[Start of section]

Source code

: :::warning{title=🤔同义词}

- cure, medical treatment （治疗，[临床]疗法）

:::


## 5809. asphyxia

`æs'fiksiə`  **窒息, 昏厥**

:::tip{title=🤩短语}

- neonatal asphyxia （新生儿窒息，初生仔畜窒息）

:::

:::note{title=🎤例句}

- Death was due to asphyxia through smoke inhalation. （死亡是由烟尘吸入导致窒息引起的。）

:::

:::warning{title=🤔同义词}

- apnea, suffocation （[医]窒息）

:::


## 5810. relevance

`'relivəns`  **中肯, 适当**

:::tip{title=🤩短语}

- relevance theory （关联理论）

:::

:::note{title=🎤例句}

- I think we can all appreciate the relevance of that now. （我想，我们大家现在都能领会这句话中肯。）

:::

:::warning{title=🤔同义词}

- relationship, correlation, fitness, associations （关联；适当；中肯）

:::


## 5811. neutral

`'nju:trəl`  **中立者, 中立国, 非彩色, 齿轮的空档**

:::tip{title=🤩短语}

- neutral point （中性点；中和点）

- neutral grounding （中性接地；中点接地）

[End of section]

# Requirement
Reproduce all of the material above, character for character, with nothing added or left out.

# Task answer
Source code

: :::warning{title=🤔同义词}

- cure, medical treatment （治疗，[临床]疗法）

:::


## 5809. asphyxia

`æs'fiksiə`  **窒息, 昏厥**

:::tip{title=🤩短语}

- neonatal asphyxia （新生儿窒息，初生仔畜窒息）

:::

:::note{title=🎤例句}

- Death was due to asphyxia through smoke inhalation. （死亡是由烟尘吸入导致窒息引起的。）

:::

:::warning{title=🤔同义词}

- apnea, suffocation （[医]窒息）

:::


## 5810. relevance

`'relivəns`  **中肯, 适当**

:::tip{title=🤩短语}

- relevance theory （关联理论）

:::

:::note{title=🎤例句}

- I think we can all appreciate the relevance of that now. （我想，我们大家现在都能领会这句话中肯。）

:::

:::warning{title=🤔同义词}

- relationship, correlation, fitness, associations （关联；适当；中肯）

:::


## 5811. neutral

`'nju:trəl`  **中立者, 中立国, 非彩色, 齿轮的空档**

:::tip{title=🤩短语}

- neutral point （中性点；中和点）

- neutral grounding （中性接地；中点接地）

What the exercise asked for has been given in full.